▸ **EXTRAIT**:
┌──

L’effroyable malheur contient le germe d'un bienfait. Il a fallu la guerre pour qu’on s’aperçoive que Rouen, par sa situation exceptionnelle, est désormais l’artère essentielle de la France et qu’il peut devenir bientôt le rival victorieux de Hambourg.
Nous avons examiné déjà dans un article de L'Œuvre ce qu’il y avait de fait et ce qu’il y avait encore à faire pour donner au vieux port normand la prépondérance qu'il doit avoir.
A côté de l'État, disions-nous, les initiatives privées françaises doivent s’appliquer à concurrencer l’étranger. Notre vœu a été réalisé. Une société commerciale vient de créer au Trait, près de Duclair, à quelques kilomètres de Rouen, un chantier de constructions navales.
Nous avons visité ce chantier. L'impression est encore celle que donnent ces sortes d'entreprises à leurs débuts. Dans une prairie boueuse, où l'herbe est rare, quelques hangars, quelques baraquements et trois halls gigantesques inachevés, dont les carcasses géométriques se dessinant sur le ciel rose et gris, semblent apporter un « américanisme » imprévu dans ce charmant village de Normandie. La vie est encore là calme et tranquille. Et pourtant, demain, au village qui semble dormir, abrité par les collines boisés, près du fleuve paresseux, succédera une ville nouvelle, tumultueuse et trépidante de cris, de rumeurs grondantes et rythmiques, de sifflements aigus, une ville en qui palpitera un halètement de force et de travail et d’où partiront les bâtiments aventureux qui, à travers le monde, attesteront la grandeur et la richesse françaises.

└──

▸ **DONNÉES**:
┌──

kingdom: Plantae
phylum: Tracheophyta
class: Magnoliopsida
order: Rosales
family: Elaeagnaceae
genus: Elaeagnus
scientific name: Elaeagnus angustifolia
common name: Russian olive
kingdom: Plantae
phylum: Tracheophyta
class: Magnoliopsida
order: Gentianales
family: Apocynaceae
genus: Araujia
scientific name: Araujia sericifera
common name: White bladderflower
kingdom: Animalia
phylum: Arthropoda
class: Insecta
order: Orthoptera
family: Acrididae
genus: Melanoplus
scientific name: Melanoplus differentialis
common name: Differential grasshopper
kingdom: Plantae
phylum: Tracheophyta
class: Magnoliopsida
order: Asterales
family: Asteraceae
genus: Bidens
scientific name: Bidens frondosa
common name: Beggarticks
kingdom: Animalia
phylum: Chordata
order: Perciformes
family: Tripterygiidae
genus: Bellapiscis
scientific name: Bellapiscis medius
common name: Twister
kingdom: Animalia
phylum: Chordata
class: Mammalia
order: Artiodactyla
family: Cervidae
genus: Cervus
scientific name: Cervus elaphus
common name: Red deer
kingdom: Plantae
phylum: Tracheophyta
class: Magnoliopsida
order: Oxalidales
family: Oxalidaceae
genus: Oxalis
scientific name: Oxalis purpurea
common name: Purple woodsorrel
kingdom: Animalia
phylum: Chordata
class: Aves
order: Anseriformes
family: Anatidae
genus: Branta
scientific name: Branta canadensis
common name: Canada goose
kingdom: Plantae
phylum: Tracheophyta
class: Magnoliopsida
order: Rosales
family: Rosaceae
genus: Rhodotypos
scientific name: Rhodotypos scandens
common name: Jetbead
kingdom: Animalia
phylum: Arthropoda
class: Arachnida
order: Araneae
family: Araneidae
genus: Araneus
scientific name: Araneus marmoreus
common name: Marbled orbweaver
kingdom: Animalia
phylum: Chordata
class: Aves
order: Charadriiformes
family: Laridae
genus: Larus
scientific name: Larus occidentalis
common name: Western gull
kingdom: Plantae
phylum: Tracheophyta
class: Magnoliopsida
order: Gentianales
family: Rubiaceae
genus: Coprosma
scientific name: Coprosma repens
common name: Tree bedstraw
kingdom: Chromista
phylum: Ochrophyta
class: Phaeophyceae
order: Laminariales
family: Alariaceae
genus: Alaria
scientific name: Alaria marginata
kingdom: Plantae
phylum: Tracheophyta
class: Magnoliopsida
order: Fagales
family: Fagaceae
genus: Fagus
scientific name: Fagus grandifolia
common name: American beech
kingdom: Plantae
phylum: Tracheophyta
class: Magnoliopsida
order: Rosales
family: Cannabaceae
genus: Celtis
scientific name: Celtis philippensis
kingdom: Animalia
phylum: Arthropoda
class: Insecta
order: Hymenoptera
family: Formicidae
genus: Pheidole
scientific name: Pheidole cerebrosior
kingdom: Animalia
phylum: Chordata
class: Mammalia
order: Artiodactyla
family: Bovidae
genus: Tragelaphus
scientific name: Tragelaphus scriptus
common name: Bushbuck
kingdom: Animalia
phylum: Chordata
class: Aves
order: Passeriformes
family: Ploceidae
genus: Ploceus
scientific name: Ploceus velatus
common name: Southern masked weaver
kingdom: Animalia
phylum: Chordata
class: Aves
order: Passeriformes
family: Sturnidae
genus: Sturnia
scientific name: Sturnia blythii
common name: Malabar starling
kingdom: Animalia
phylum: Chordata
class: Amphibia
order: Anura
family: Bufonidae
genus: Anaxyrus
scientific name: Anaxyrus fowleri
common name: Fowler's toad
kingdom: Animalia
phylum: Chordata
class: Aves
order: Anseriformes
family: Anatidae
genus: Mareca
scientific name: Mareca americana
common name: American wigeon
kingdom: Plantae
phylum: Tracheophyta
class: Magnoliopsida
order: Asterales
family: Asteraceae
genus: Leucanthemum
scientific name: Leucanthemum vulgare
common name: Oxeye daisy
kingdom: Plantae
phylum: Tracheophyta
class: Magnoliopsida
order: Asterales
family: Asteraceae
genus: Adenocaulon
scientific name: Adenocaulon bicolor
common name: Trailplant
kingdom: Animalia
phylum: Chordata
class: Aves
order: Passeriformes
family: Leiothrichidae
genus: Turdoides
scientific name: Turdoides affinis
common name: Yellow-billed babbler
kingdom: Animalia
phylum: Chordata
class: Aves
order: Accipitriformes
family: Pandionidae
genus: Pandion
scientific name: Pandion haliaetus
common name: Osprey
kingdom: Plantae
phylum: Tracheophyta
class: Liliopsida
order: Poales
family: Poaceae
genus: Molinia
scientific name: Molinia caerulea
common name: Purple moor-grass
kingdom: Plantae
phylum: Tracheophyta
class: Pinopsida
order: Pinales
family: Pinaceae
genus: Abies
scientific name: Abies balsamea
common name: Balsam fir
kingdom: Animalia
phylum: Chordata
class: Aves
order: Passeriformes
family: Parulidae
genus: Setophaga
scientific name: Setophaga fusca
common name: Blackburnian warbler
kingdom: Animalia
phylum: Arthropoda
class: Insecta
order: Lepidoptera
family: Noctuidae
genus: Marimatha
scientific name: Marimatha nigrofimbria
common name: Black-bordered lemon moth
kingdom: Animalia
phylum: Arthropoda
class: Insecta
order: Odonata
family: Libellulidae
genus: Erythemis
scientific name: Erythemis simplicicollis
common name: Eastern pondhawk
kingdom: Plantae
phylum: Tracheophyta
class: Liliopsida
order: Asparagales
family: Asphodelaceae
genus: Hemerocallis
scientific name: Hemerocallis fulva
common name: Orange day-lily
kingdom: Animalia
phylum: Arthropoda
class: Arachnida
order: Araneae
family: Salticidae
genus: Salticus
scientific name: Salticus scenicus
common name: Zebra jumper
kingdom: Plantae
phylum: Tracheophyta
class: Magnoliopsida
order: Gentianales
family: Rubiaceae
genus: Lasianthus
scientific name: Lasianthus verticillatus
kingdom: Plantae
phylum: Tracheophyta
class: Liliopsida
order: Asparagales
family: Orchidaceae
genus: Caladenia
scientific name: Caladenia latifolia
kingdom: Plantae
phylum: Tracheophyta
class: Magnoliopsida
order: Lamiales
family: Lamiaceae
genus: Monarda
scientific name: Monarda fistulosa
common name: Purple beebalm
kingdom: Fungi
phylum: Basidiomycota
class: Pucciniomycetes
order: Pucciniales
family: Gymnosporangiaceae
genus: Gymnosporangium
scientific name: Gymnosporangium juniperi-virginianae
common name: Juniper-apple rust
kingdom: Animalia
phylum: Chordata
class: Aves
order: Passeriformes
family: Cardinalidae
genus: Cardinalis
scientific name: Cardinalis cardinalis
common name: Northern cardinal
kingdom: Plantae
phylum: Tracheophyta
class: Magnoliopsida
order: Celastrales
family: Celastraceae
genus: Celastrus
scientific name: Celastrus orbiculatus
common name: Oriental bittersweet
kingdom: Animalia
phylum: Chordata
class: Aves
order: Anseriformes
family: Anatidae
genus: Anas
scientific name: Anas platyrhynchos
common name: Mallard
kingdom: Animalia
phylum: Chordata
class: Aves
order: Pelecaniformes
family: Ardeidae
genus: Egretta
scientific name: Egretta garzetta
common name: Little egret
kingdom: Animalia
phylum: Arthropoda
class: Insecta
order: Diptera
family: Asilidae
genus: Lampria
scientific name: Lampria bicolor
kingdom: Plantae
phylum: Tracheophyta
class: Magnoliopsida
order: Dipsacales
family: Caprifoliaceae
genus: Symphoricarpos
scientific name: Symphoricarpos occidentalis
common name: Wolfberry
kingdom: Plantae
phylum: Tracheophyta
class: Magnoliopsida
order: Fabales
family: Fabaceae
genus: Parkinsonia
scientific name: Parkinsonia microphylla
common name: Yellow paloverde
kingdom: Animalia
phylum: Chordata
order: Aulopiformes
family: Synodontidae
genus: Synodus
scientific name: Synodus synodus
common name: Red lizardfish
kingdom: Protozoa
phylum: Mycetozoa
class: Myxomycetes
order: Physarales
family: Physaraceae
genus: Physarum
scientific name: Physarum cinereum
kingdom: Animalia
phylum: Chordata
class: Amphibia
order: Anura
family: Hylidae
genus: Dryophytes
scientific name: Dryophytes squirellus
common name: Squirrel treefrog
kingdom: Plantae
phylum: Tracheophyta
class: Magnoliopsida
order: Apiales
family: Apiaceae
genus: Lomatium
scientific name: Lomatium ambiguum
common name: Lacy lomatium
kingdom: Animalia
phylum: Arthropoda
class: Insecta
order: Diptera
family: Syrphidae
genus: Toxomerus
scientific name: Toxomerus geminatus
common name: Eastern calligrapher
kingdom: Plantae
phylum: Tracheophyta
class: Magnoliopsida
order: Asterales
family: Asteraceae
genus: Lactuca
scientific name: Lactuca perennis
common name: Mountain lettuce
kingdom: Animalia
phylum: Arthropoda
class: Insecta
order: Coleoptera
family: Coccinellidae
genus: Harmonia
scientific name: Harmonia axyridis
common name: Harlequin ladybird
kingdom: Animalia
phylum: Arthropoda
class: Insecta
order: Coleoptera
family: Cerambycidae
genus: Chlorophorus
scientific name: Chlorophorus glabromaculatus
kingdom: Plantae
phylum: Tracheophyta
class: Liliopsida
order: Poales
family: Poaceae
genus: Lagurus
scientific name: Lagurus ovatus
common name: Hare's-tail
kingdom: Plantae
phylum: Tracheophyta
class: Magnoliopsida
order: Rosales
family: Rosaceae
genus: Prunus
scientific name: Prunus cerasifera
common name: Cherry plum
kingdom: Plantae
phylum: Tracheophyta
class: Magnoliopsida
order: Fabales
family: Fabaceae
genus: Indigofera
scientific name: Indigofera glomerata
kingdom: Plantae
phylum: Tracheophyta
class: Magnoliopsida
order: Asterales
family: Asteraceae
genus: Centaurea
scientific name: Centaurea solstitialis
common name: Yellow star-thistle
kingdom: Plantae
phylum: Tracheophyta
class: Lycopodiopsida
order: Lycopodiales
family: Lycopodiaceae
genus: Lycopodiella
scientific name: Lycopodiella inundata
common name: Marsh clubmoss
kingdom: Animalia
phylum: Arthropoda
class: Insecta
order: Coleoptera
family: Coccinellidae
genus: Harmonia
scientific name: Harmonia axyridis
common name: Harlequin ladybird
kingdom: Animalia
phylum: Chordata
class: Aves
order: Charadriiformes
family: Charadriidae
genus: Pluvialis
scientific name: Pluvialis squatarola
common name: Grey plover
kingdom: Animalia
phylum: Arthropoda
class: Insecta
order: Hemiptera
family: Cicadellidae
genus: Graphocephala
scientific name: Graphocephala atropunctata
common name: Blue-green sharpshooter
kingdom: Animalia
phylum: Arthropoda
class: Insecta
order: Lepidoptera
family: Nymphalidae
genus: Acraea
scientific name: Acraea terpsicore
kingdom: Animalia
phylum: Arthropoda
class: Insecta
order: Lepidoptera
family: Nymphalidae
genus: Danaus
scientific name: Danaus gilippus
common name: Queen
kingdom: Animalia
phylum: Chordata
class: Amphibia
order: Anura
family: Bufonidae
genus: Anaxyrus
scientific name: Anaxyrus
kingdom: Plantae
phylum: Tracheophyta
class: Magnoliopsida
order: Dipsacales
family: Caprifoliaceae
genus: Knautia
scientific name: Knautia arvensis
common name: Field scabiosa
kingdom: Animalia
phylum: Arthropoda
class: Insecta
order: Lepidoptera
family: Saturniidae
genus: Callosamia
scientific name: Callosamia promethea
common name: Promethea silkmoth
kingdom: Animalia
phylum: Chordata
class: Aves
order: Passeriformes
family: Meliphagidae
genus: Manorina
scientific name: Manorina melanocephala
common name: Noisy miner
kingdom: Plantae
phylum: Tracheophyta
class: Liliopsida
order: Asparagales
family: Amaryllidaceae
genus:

└──

▸ **CONSIGNE 1**:
Présentez en tableau Markdown le passage des enregistrements allant de la ligne qui contient « genus: Acraea » jusqu'à la fin des enregistrements, bornes comprises et lignes vides exclues. Utilisez deux colonnes : « n° » pour le numéro de rang et « Ligne » pour la ligne.
▸ **CONSIGNE 2**:
Écrivez la suite de l'extrait sur le chantier naval du Trait, à partir de sa dernière phrase.

▸ **RÉPONSE ATTENDUE 1**:
| n° | Ligne |
|---|---|
| 1 | genus: Acraea |
| 2 | scientific name: Acraea terpsicore |
| 3 | kingdom: Animalia |
| 4 | phylum: Arthropoda |
| 5 | class: Insecta |
| 6 | order: Lepidoptera |
| 7 | family: Nymphalidae |
| 8 | genus: Danaus |
| 9 | scientific name: Danaus gilippus |
| 10 | common name: Queen |
| 11 | kingdom: Animalia |
| 12 | phylum: Chordata |
| 13 | class: Amphibia |
| 14 | order: Anura |
| 15 | family: Bufonidae |
| 16 | genus: Anaxyrus |
| 17 | scientific name: Anaxyrus |
| 18 | kingdom: Plantae |
| 19 | phylum: Tracheophyta |
| 20 | class: Magnoliopsida |
| 21 | order: Dipsacales |
| 22 | family: Caprifoliaceae |
| 23 | genus: Knautia |
| 24 | scientific name: Knautia arvensis |
| 25 | common name: Field scabiosa |
| 26 | kingdom: Animalia |
| 27 | phylum: Arthropoda |
| 28 | class: Insecta |
| 29 | order: Lepidoptera |
| 30 | family: Saturniidae |
| 31 | genus: Callosamia |
| 32 | scientific name: Callosamia promethea |
| 33 | common name: Promethea silkmoth |
| 34 | kingdom: Animalia |
| 35 | phylum: Chordata |
| 36 | class: Aves |
| 37 | order: Passeriformes |
| 38 | family: Meliphagidae |
| 39 | genus: Manorina |
| 40 | scientific name: Manorina melanocephala |
| 41 | common name: Noisy miner |
| 42 | kingdom: Plantae |
| 43 | phylum: Tracheophyta |
| 44 | class: Liliopsida |
| 45 | order: Asparagales |
| 46 | family: Amaryllidaceae |
| 47 | genus: |

▸ **RÉPONSE ATTENDUE 2**:
La superficie totale du terrain acheté par la compagnie est de 80 hectares. On y exploitera dès le mois de juin prochain six cales pouvant construire des navires de tout tonnage, depuis le chalutier jusqu'aux navires de 18 000 tonnes. Ces cales ont de 130 à 170 mètres de longueur. Trois cales sèches, une station centrale de 1 500 kilowatts, des ateliers de construction de coques, de chaudronnerie, de traçage, de scierie, de menuiserie, de montage, de petit ajustage et de forge, une salle de gabarits des ateliers de dessin, des bureaux divers complètent l'installation, qui sera raccordée au réseau de l'État par quatre kilomètres de voies, ferrées.
Les chantiers pourront commencer à fonctionner en mars prochain et les premiers lancements sont prévus pour le début de 1919.
Quinze cents ouvriers seront employés dès le début de l'exploitation. Pour eux et leurs familles, on procède déjà à la construction d'une cité ouvrière de 6 000 à 10 000 habitants, cité qui comprendra un service d'évacuation des eaux résiduaires, une hôtellerie avec salles de lecture et de billard, des magasins de vente, des boutiques privées, un établissement de bains, voire un cinématographe.
Cette cité nouvelle sera construite en un style normand, qui alliera harmonieusement le confortable et le pittoresque. M. Gustave Majou en sera l'architecte.
Le gouvernement ne pouvait se désintéresser d’une telle entreprise. Aussi a-t-il adressé, ces jour-ci, par la voix de M. Lémery et de la Commission de la marine marchande, ses félicitations et ses encouragements à la compagnie, qui témoigne d un superbe acte de foi en la prospérité future de notre France.